I picked up the phone. “Hi, Ma.”
“What’s the matter, Francesco, you don’t call your mother anymore?” Her lighthearted voice caressed me through the receiver.
It’d been too damn long since I saw my mom. Somehow the fall season came and went while I was on my ass with new clients for Cap and buried in job applications for the air base. The trip to Colorado itself took a week out of me, and now I was sitting on the phone with my mother as I waited to take a woman I couldn’t mention on a date.
Explaining whatever the fuck Justin and Mila shit Ophelia and I were up to was not on my to-do list.
“Take it easy on me, I’m getting old,” I deflected.
“Don’t talk about old to me. I’m more than halfway to my grave with no grandkids.”
“You might have grandkids somewhere.”
Her disapproval burned me from forty miles away. “You’re lucky I’m not there to smack you.”
My sister and I were used to being berated about our love lives, or lack thereof. Adriana hadn’t ever seriously dated anyone, and I was sure at that point my mother wasn’t above posting her photo on telephone poles like a missing animal looking for a mate.
She liked when I was with Vanessa—because the girl gave her something to look forward to. Engagements, weddings, babies. When she and I broke up my mother was more hurt to lose those things than she was to lose the future daughter-in-law, which should have said all it needed to. And I never even told her the whole story.
I changed the subject. “That reminds me, why is Mateo telling me about you seeing someone?”
“Mateo calls me, so he gets to know things.”
“I’m your only son,” I pressed. “So I should know all things. Always.”
A curtain in the upstairs apartment window rustled and I squinted at it.
“Well that’s why I’m calling you, to make sure you’re still coming to dinner this week. Your sister has to work Christmas Eve, so I’ll cook on the twenty-third. We want to know all about the job and the trip. Adriana forgot she has a brother.”
“No she didn’t. She just sent me one of those chain messages from two thousand seven with a picture of Rudolph boinking Clarice the other day.”
“I don’t know where I went wrong with you two.” She sighed. “Thursday, Francesco, you’re coming?”
The way her voice hitched at the question made my chest tighten. I needed to fucking show up more. As if over a decade in the military wasn’t enough time away, now I was flirting with taking off to Colorado permanently. Not once since the idea was first planted had I been as hesitant as I was hearing my mom pleading for me to simply have dinner with her, over the phone.
“Of course I’ll be there, Ma. I wouldn’t miss it.” My phone vibrated and I pulled it away from my ear to a text from Ophelia that she was on her way down. “You need anything?” I quickly asked. “Cash? Everything at the house is working?”

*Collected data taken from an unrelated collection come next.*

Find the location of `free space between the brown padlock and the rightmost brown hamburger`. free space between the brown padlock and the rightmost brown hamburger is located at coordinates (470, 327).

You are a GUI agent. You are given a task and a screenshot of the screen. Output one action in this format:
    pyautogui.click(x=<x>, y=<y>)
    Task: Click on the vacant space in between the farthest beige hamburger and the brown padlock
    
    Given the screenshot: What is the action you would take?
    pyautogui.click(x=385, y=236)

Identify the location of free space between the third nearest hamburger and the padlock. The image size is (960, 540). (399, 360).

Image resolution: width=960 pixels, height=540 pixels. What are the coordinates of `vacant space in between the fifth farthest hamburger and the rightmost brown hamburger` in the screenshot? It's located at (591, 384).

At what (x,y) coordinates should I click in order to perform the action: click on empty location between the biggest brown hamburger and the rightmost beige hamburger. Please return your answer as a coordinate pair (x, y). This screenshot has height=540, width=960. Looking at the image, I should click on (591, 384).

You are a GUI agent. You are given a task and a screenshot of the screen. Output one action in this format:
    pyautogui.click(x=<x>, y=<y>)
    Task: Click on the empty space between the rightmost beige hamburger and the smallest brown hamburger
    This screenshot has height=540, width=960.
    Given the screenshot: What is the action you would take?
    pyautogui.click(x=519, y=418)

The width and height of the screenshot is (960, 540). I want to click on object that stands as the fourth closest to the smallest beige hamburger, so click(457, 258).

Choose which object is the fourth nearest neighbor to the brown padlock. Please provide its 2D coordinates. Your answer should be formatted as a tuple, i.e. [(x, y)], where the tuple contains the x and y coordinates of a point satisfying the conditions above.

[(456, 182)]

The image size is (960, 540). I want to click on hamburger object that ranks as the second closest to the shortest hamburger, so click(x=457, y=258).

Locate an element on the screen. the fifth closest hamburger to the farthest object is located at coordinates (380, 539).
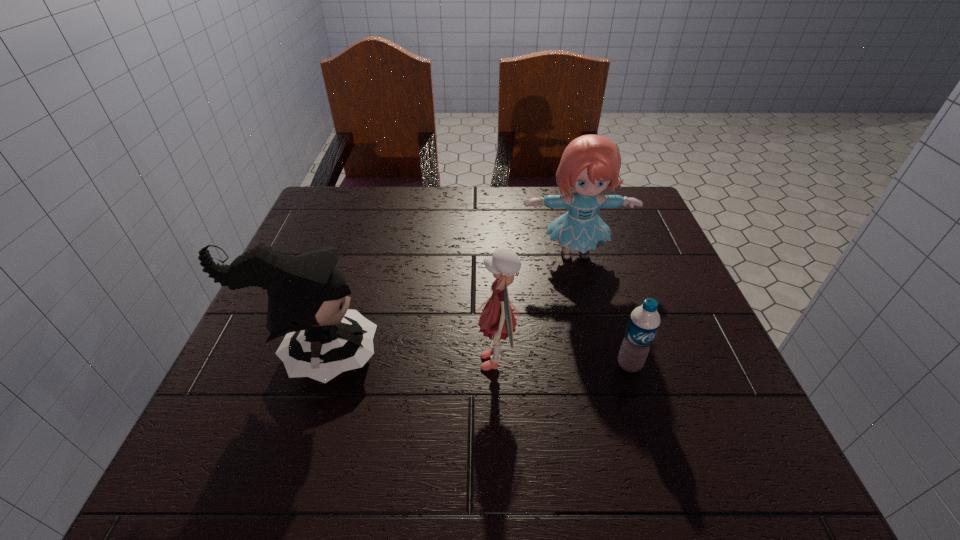
At what (x,y) coordinates should I click in order to perform the action: click on vacant space located on the label of the shortest object. Please return your answer as a coordinate pair (x, y). Looking at the image, I should click on (665, 481).

You are a GUI agent. You are given a task and a screenshot of the screen. Output one action in this format:
    pyautogui.click(x=<x>, y=<y>)
    Task: Click on the object at the left edge
    
    Given the screenshot: What is the action you would take?
    pyautogui.click(x=307, y=295)

Locate an element on the screen. Image resolution: width=960 pixels, height=540 pixels. doll located in the right edge section of the desktop is located at coordinates (590, 163).

Image resolution: width=960 pixels, height=540 pixels. In order to click on water bottle at the right edge in this screenshot , I will do `click(644, 321)`.

The width and height of the screenshot is (960, 540). In the image, there is a desktop. In order to click on vacant space at the far edge in this screenshot , I will do `click(394, 193)`.

Locate an element on the screen. The width and height of the screenshot is (960, 540). blank space at the right edge of the desktop is located at coordinates (711, 349).

Find the location of a particular element. The height and width of the screenshot is (540, 960). vacant area at the far left corner of the desktop is located at coordinates (319, 205).

In the image, there is a desktop. At what (x,y) coordinates should I click in order to perform the action: click on vacant space at the near left corner. Please return your answer as a coordinate pair (x, y). Looking at the image, I should click on (234, 446).

In the image, there is a desktop. Where is `vacant area at the far right corner`? vacant area at the far right corner is located at coordinates (612, 214).

Where is `free area in between the shortest object and the leftmost object`? free area in between the shortest object and the leftmost object is located at coordinates (472, 360).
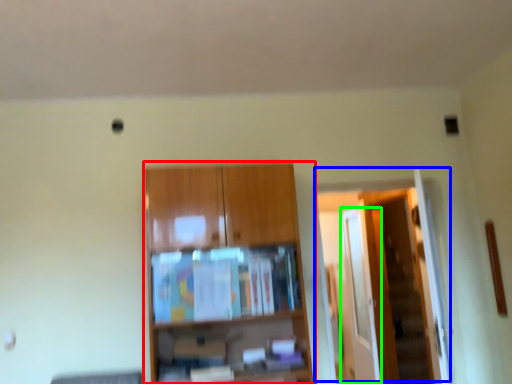
Question: Which object is the closest to the cupboard (highlighted by a red box)? Choose among these: door (highlighted by a blue box) or glass door (highlighted by a green box).

Choices:
 (A) door
 (B) glass door

Answer: (A)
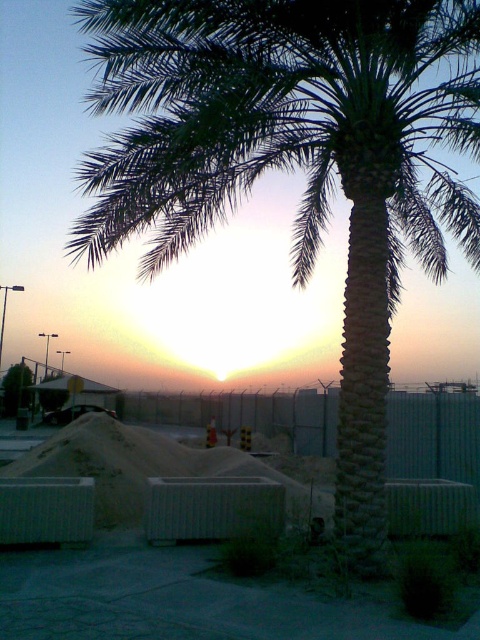
Can you confirm if white concrete mound at center is positioned to the right of green leafy palm at center?

Indeed, white concrete mound at center is positioned on the right side of green leafy palm at center.

Can you confirm if white concrete mound at center is shorter than green leafy palm at center?

Indeed, white concrete mound at center has a lesser height compared to green leafy palm at center.

What do you see at coordinates (140, 465) in the screenshot? Image resolution: width=480 pixels, height=640 pixels. I see `white concrete mound at center` at bounding box center [140, 465].

This screenshot has width=480, height=640. Find the location of `white concrete mound at center`. white concrete mound at center is located at coordinates (140, 465).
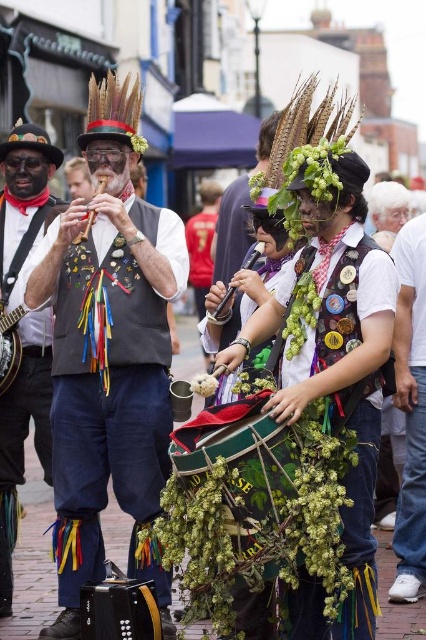
You are a street performer who needs to place both the matte black banjo at left and the metallic accordion at left into a storage case that can only accommodate one of them. Based on their widths, which instrument should you choose to fit into the case?

The matte black banjo at left might be wider than the metallic accordion at left, so it is more likely to fit into the storage case if the case is designed for the wider instrument. However, if the case is meant for the narrower one, the metallic accordion at left would be the better choice.

You are a photographer trying to capture both the matte black vest at center and the brushed metal flute at upper left in a single frame. Given their sizes, which object should you focus on to ensure both fit clearly in the photo?

The matte black vest at center is bigger than the brushed metal flute at upper left, so focusing on the matte black vest at center would allow both objects to fit clearly in the frame since it occupies more space.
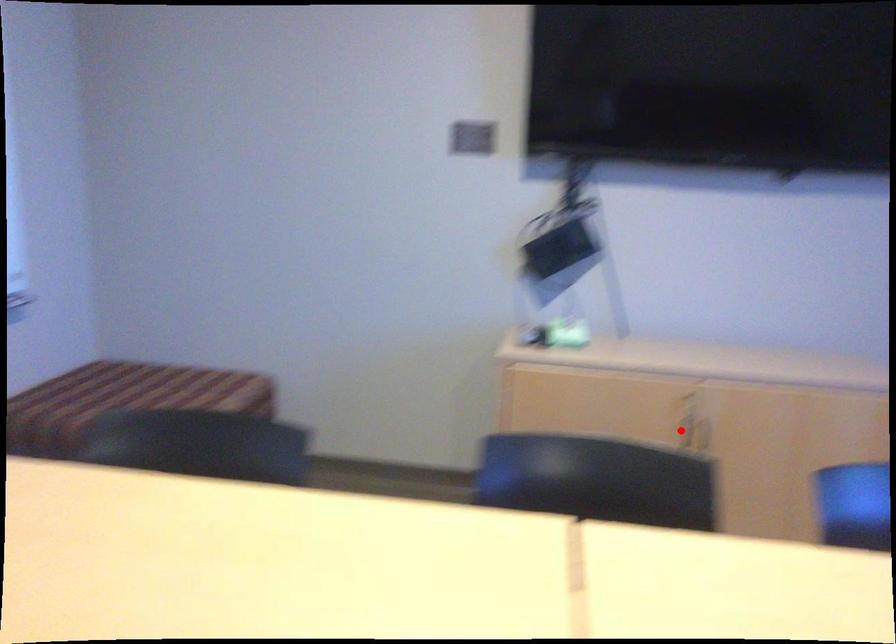
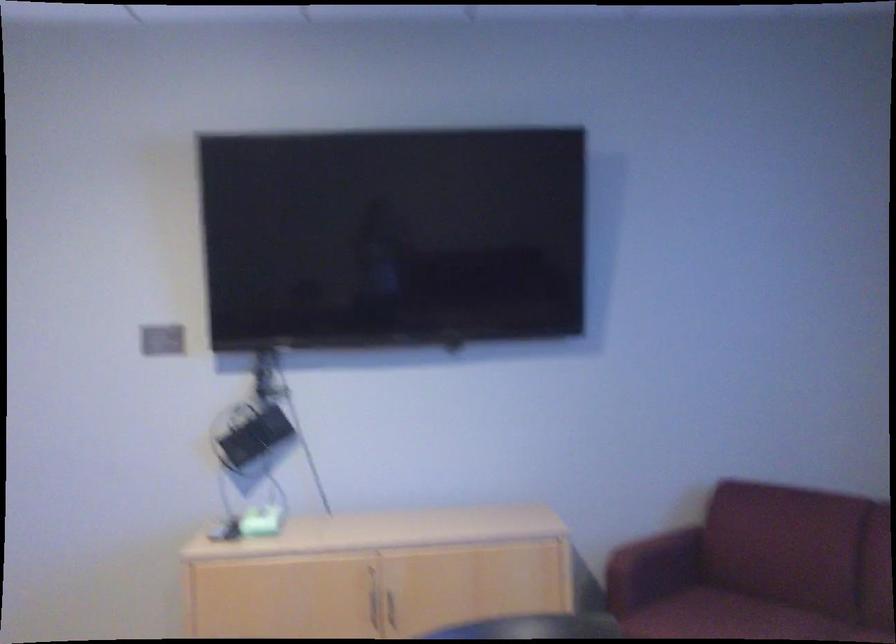
Find the pixel in the second image that matches the highlighted location in the first image.

(374, 607)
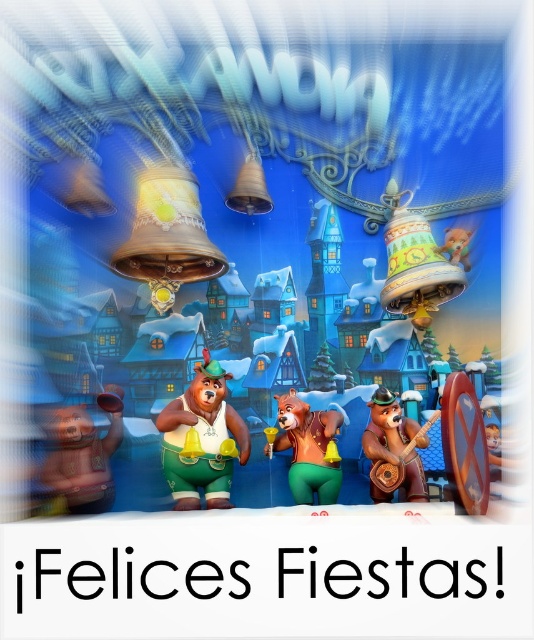
Does green matte bear at center come behind matte gold bear at lower left?

That is True.

Does green matte bear at center appear over matte gold bear at lower left?

Correct, green matte bear at center is located above matte gold bear at lower left.

The height and width of the screenshot is (640, 534). What do you see at coordinates (201, 438) in the screenshot? I see `green matte bear at center` at bounding box center [201, 438].

Identify the location of green matte bear at center. (201, 438).

Between green matte bear at center and shiny gold bear at center, which one appears on the left side from the viewer's perspective?

Positioned to the left is green matte bear at center.

This screenshot has height=640, width=534. I want to click on green matte bear at center, so click(201, 438).

Is point (185, 490) less distant than point (299, 444)?

Yes, it is.

I want to click on green matte bear at center, so click(x=201, y=438).

Who is positioned more to the left, green matte bear at center or wooden guitar at center?

green matte bear at center

Is the position of green matte bear at center more distant than that of wooden guitar at center?

No, green matte bear at center is closer to the viewer.

Is point (206, 349) closer to viewer compared to point (406, 470)?

No, (206, 349) is further to viewer.

You are a GUI agent. You are given a task and a screenshot of the screen. Output one action in this format:
    pyautogui.click(x=<x>, y=<y>)
    Task: Click on the green matte bear at center
    This screenshot has width=534, height=640.
    Given the screenshot: What is the action you would take?
    pyautogui.click(x=201, y=438)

“The only thing I need is my handsome son at the kitchen table.”
“Can do,” I promised. “I gotta go, I have some stuff today, but I’ll see you in a couple days, all right? I love you, Ma.”
“Love you. Tell Mateo Mama Casado said hi.”
The call disconnected and I watched out the passenger side window as the door to Tally’s apartment opened. Ophelia stepped outside and I couldn’t help but notice how well the Florida sun suited her.